Красота Снежной королевы или красота злой мачехи из Белоснежки — это красота перед лицом вечности, заколдованная, неизменная, абсолютная, красота камня, застывшего под взглядом горгоны Медузы, красота куклы, красота смерти. «Позади дьявольского зеркала бродит смерть. Вторжение смерти придает зрелищу любующейся собой красавицы трагическое звучание» — пишет Мельшиор-Бонне (там же: 315). Любопытно, чтобы показать этот абсолют красоты, в описании даже «доброй» красавицы, приходится «останавливать мгновенье», прибегать к «приему смерти», рассказывать о глазах и губах с точки зрения вечности. Так, в сказке «Спящая красавица» повествование о внешности героини Шарль Перро приберегает до того момента, когда Красавица оказывается под покровом столетнего сна-смерти («Можно было принять ее за ангела — так она была хороша: щеки были как розы, а уста — словно коралл») (Перро 1986а: 19).

Злая красота, как мы писали выше, нуждается в зеркалах-отражателях. Но и уродству тоже требуются подтверждения. Как в сказке «Ослиная шкура»: «Однажды, когда она сидела на берегу прозрачного ручья, где часто горевала о печальной своей судьбе, ей вздумалось поглядеться в воду, и гадкая ослиная шкура, заменявшая ей платье и головной убор, ужаснула ее» (там же: 128). Героиня видит свое отражение и получает страшное знание. Карлик Нос, заколдованный злой ведьмой, просит зеркальце у отца. «Сказать по правде, сударь, — ответил сапожник, — не такая у вас наружность, чтобы было чем гордиться. Незачем вам каждую минуту глядеться в зеркало. <…> Дайте, дайте мне скорей зеркало! — взмолился Якоб. — Я, правда, не из гордости» (Гауф 1986). Да, дело здесь не в гордости и не в тщеславии, а в жажде «знания», в желании самопознания. Это насущное желание уродливого героя, это, как правило, начало спасительного пути. Ведь сказочный уродец — тот, кого не знают, тот, кого не узнают, — Карлика Носа не узнают ни отец, ни мать, прохожие, встречающие превращенного Звездного мальчика, говорят, что мать его не признает… Уродец словно не существует для других, таким образом, уродство через мотив неузнавания — оказывается формой отсутствия, формой небытия.

####################

- [УСЛОВИЕ ЗАДАНИЯ]
Воспроизведите без изменений всё из текста о красоте в сказках, начиная со слов «Красота Снежной королевы» и до слов «(Перро 1986а: 19).» включительно. Строки, идущие далее, никак не связаны с текстом о красоте в сказках.

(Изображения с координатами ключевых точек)
####################

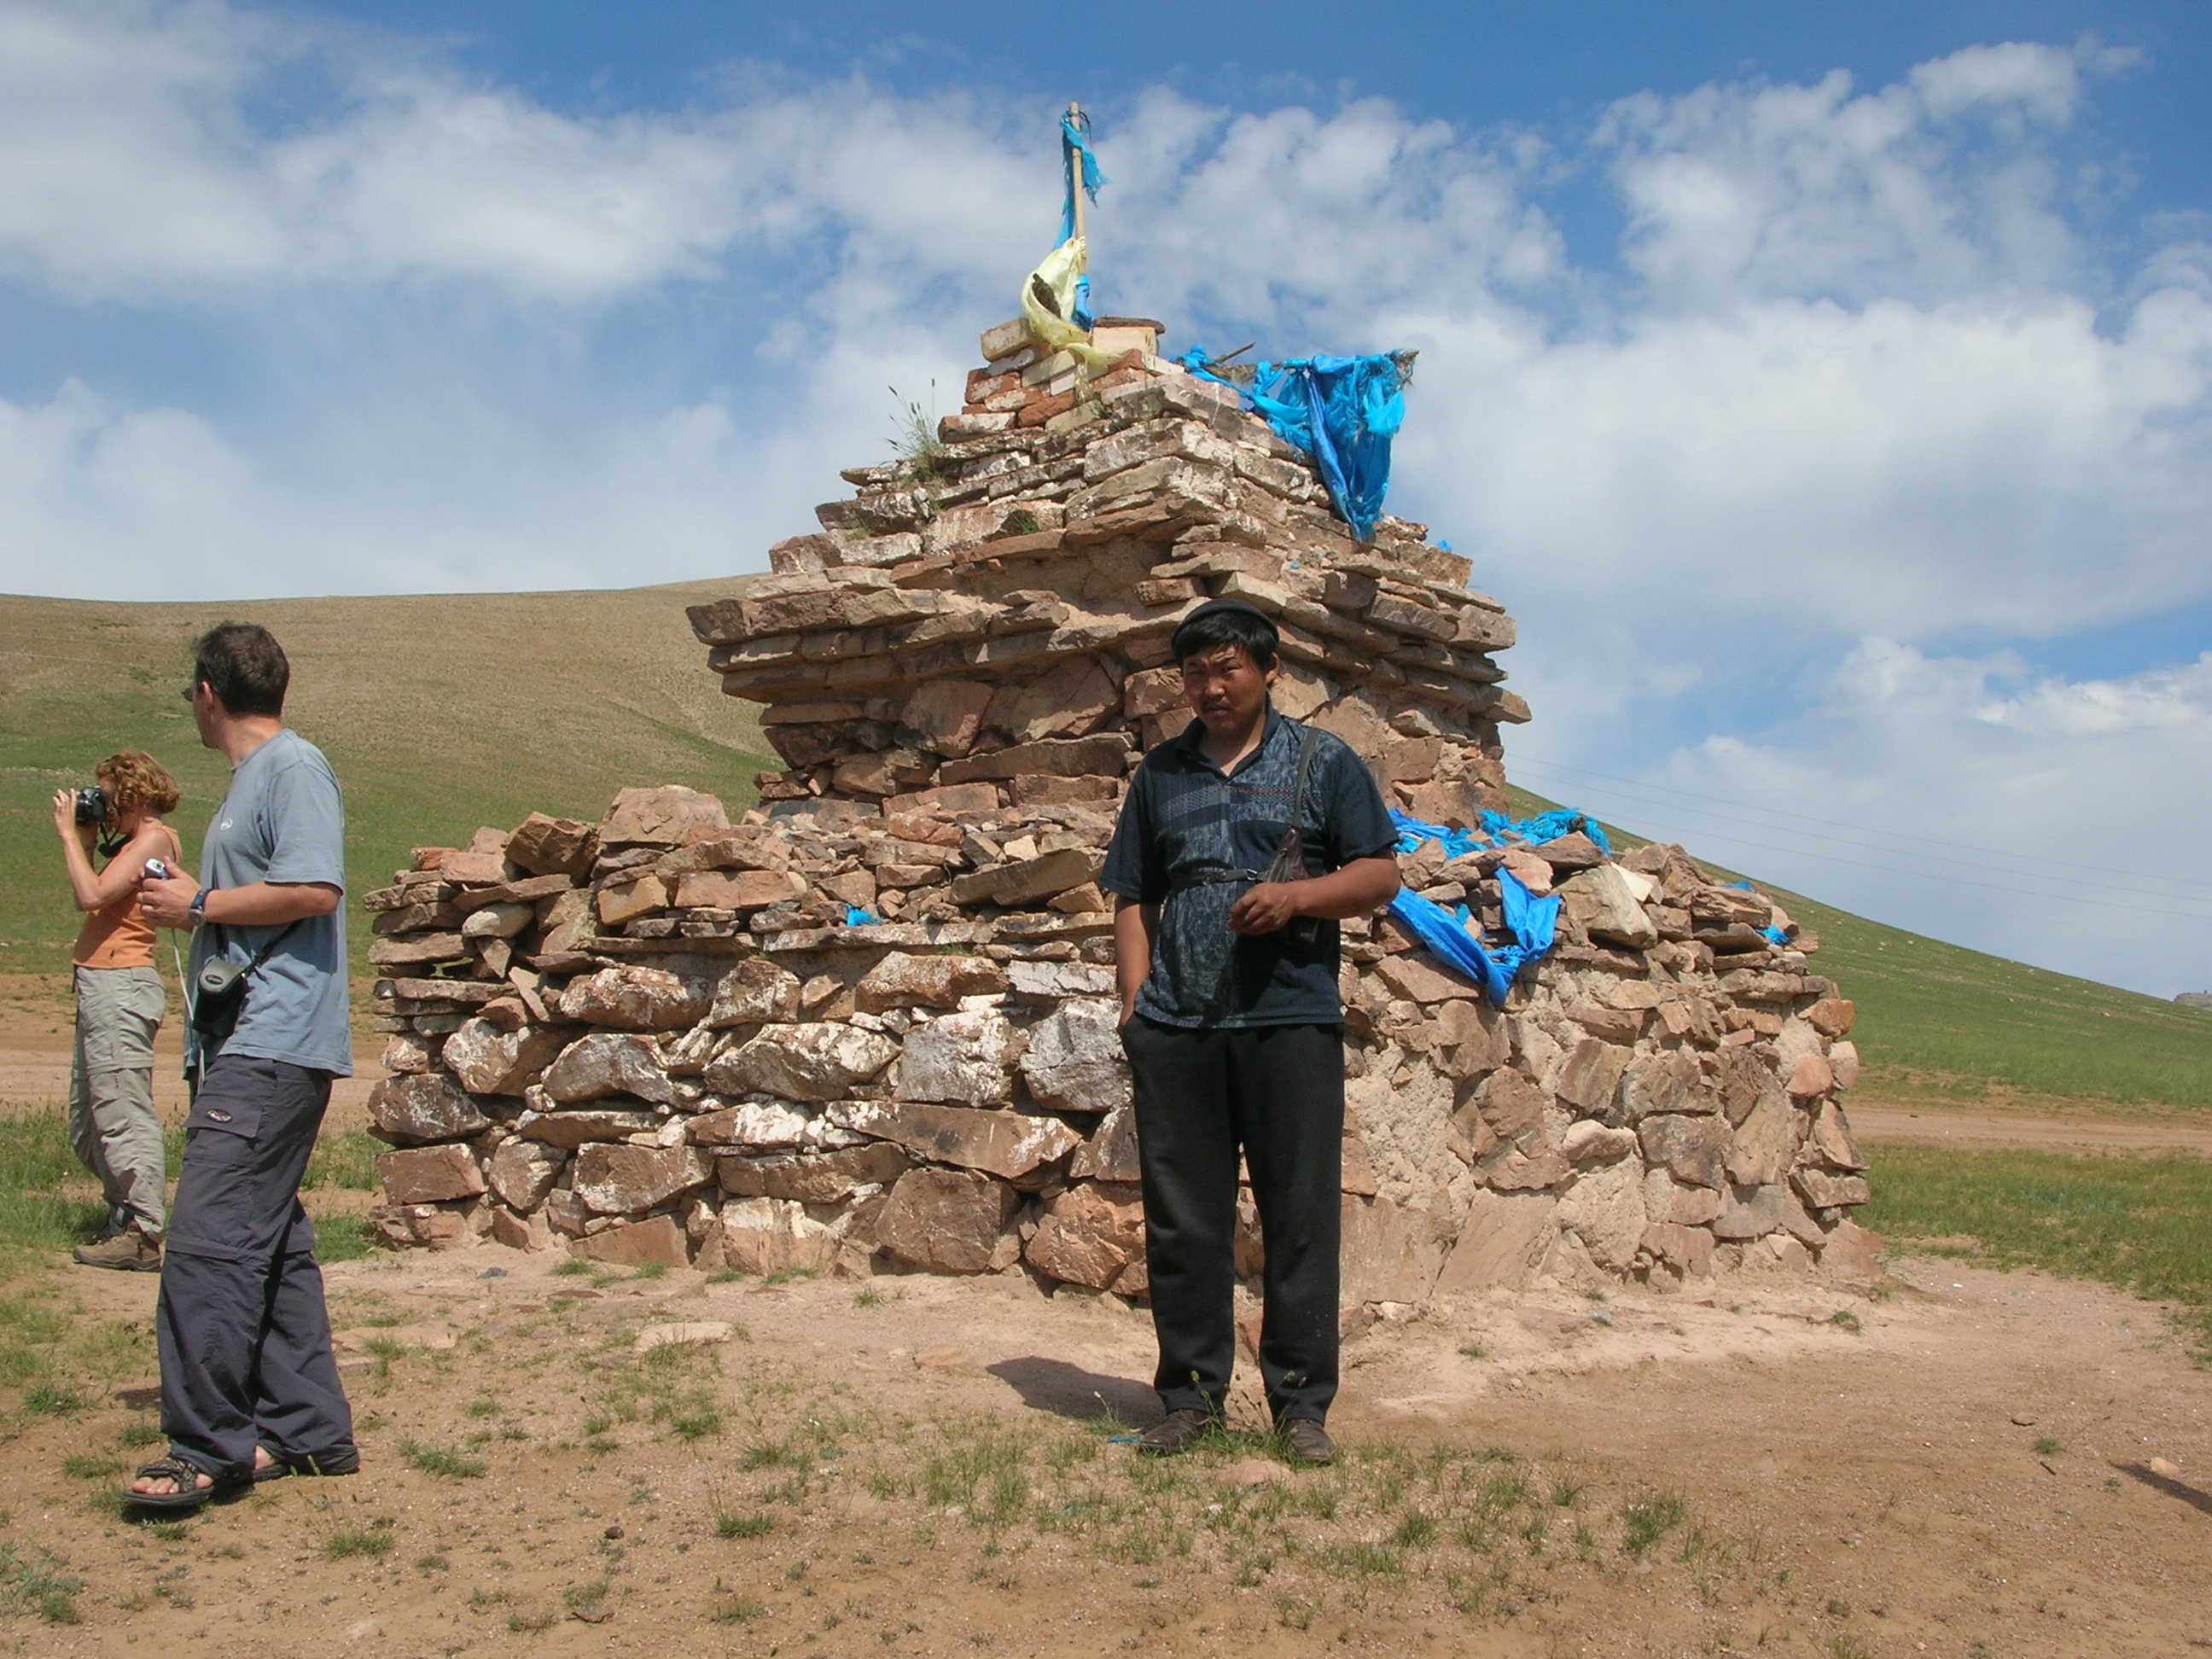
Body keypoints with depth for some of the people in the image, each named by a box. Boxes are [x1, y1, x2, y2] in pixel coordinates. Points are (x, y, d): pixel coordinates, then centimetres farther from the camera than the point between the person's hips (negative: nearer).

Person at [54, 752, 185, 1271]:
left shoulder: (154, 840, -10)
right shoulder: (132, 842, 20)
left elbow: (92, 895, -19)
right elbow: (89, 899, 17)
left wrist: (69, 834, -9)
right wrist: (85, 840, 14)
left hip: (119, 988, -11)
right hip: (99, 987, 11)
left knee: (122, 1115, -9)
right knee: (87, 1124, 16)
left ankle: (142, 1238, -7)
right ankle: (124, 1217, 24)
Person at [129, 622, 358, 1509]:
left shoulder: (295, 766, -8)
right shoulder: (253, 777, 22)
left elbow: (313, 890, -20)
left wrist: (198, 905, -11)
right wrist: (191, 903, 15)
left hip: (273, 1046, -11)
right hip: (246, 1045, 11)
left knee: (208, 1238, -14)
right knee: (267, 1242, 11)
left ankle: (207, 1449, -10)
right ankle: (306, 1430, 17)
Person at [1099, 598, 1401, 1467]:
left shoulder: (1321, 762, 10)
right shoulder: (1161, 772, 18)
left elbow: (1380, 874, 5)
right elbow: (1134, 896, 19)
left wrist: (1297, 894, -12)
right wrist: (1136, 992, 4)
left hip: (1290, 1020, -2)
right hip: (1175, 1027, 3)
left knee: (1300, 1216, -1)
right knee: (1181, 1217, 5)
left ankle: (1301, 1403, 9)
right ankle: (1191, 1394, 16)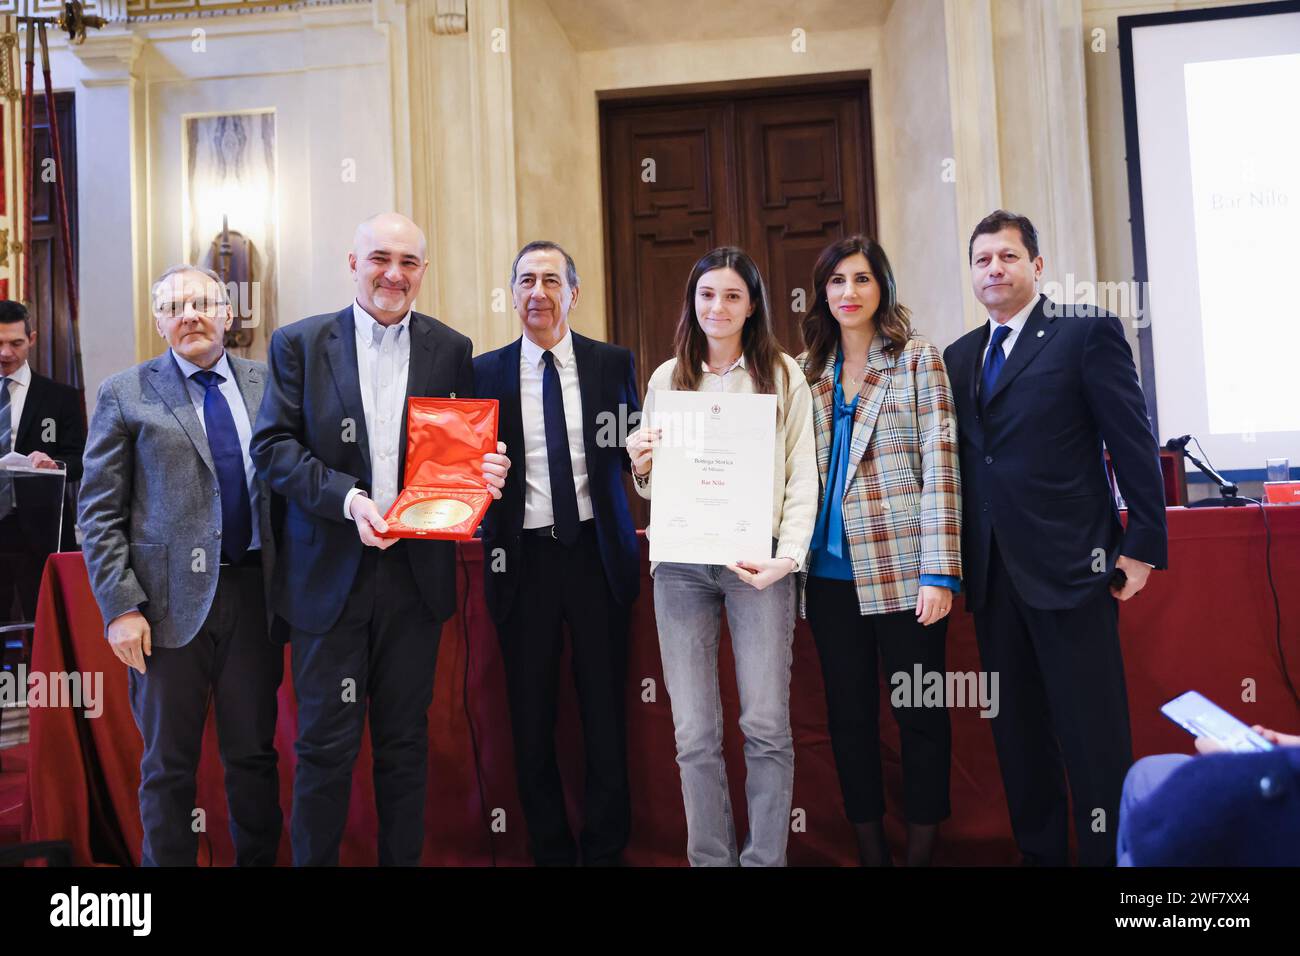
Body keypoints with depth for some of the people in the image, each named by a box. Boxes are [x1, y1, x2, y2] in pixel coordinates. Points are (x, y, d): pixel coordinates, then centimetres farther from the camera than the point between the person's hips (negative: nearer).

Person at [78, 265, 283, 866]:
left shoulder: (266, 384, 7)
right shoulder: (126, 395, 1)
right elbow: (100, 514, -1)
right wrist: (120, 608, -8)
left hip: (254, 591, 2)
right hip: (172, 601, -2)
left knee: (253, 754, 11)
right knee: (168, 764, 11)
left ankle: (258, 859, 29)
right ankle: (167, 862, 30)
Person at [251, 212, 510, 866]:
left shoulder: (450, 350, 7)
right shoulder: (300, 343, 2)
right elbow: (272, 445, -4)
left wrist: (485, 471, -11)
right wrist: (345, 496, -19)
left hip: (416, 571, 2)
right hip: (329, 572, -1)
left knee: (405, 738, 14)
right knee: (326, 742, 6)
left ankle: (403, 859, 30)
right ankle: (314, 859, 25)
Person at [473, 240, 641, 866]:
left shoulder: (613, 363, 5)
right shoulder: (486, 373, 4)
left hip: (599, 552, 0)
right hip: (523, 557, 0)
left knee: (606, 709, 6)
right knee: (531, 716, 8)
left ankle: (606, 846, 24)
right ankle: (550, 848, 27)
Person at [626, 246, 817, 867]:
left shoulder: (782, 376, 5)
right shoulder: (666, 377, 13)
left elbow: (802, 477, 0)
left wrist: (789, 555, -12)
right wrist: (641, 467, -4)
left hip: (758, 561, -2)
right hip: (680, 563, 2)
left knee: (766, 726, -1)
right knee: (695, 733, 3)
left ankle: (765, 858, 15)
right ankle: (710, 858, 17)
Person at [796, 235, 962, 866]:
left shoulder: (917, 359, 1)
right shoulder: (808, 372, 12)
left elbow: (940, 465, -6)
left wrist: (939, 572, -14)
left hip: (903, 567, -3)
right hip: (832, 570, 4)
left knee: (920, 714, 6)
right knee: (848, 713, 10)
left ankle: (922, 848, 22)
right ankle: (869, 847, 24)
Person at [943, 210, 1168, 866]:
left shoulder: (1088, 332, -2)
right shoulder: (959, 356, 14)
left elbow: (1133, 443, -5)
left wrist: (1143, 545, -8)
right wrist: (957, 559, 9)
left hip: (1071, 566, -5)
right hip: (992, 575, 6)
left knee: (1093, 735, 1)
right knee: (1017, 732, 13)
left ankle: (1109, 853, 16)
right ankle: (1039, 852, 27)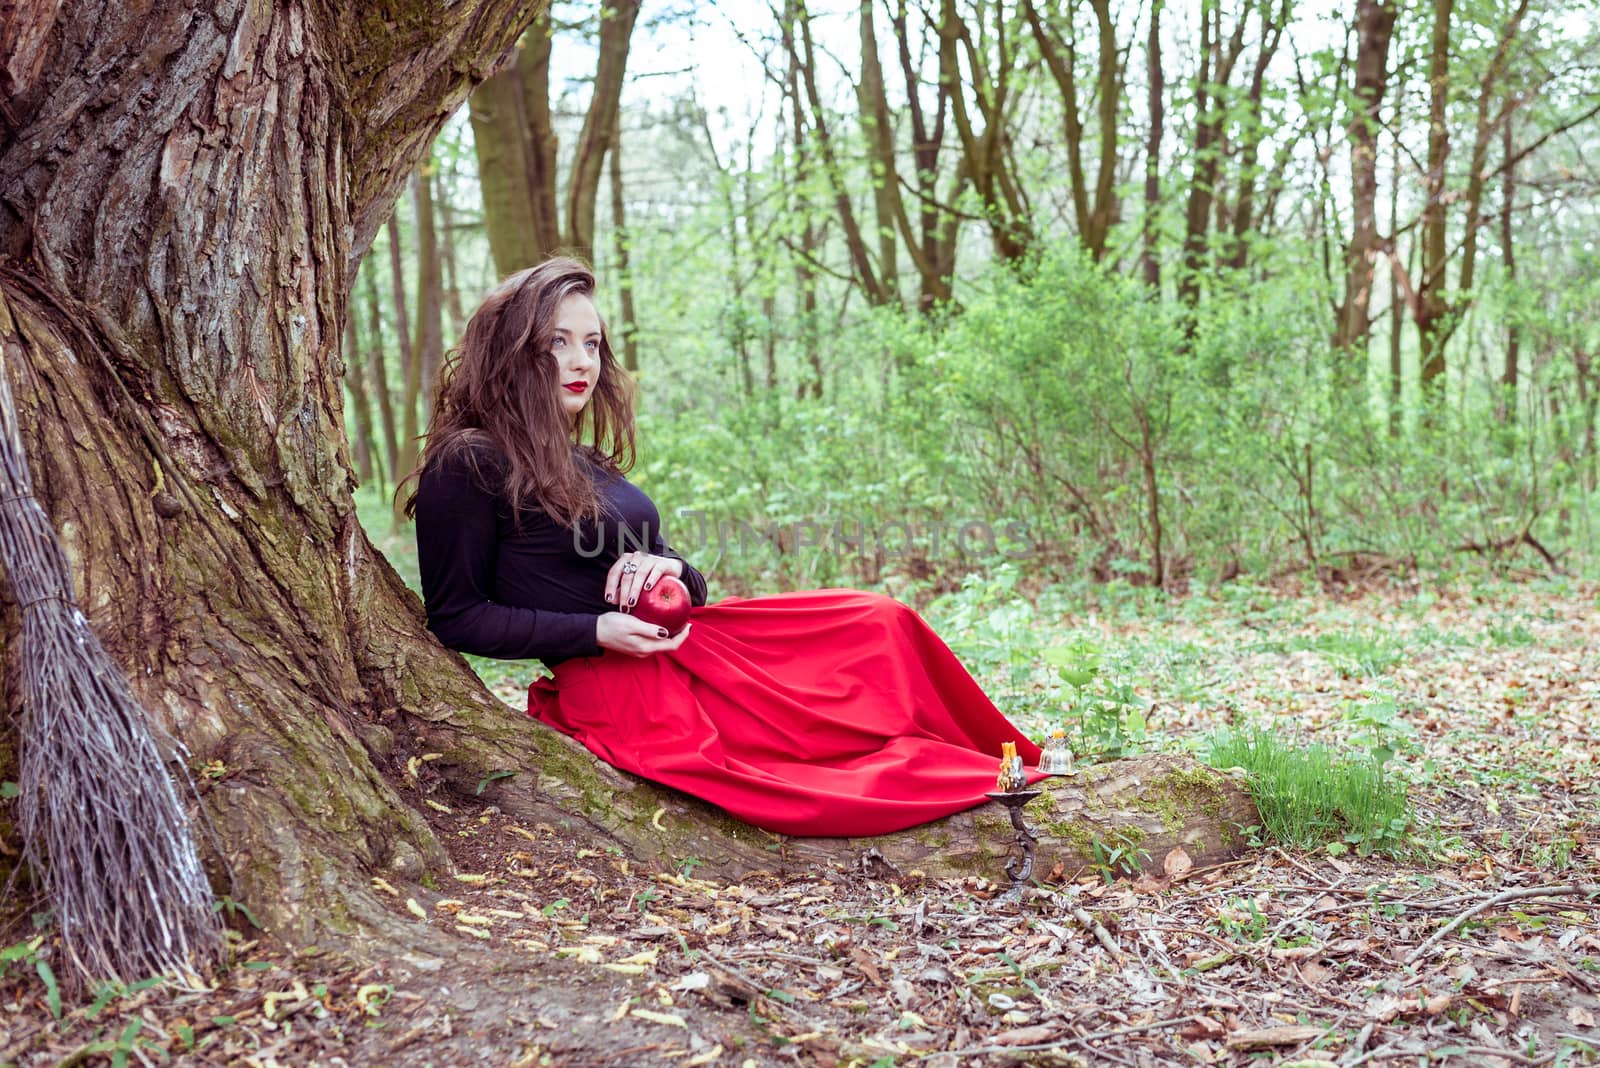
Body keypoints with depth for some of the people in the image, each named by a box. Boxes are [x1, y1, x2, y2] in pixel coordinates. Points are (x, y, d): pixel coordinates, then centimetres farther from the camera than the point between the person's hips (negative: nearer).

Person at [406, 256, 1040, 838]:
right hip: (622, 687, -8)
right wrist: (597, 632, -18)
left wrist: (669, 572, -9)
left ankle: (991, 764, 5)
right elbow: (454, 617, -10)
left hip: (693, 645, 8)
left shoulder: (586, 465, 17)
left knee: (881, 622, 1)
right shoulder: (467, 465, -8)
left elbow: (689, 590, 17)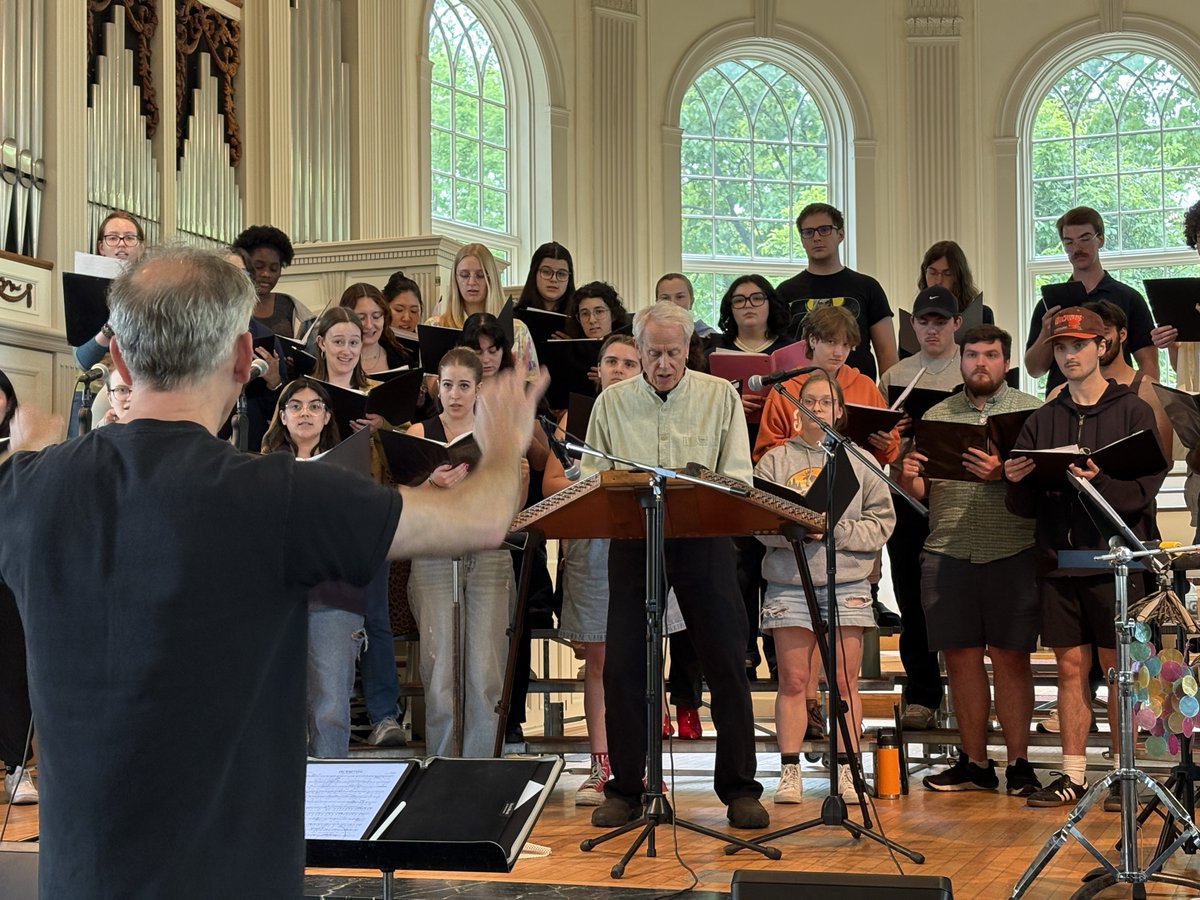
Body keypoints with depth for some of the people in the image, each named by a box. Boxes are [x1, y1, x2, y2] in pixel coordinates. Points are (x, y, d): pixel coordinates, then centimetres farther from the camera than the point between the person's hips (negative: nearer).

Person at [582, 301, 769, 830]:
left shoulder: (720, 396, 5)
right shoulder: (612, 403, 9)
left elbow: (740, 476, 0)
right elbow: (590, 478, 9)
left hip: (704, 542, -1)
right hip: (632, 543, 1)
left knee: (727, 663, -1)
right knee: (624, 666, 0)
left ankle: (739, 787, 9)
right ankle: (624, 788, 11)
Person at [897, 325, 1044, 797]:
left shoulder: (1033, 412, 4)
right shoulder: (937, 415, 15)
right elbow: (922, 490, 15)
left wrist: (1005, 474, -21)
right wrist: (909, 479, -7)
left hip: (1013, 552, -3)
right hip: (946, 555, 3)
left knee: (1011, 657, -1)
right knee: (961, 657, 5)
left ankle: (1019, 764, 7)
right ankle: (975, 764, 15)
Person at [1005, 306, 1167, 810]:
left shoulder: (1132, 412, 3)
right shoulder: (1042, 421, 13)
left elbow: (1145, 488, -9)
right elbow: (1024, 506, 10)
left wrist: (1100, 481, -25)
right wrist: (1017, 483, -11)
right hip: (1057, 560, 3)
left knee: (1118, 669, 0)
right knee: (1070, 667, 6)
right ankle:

####################

- [РЕШЕНИЕ ЗАДАНИЯ]
Красота Снежной королевы или красота злой мачехи из Белоснежки — это красота перед лицом вечности, заколдованная, неизменная, абсолютная, красота камня, застывшего под взглядом горгоны Медузы, красота куклы, красота смерти. «Позади дьявольского зеркала бродит смерть. Вторжение смерти придает зрелищу любующейся собой красавицы трагическое звучание» — пишет Мельшиор-Бонне (там же: 315). Любопытно, чтобы показать этот абсолют красоты, в описании даже «доброй» красавицы, приходится «останавливать мгновенье», прибегать к «приему смерти», рассказывать о глазах и губах с точки зрения вечности. Так, в сказке «Спящая красавица» повествование о внешности героини Шарль Перро приберегает до того момента, когда Красавица оказывается под покровом столетнего сна-смерти («Можно было принять ее за ангела — так она была хороша: щеки были как розы, а уста — словно коралл») (Перро 1986а: 19).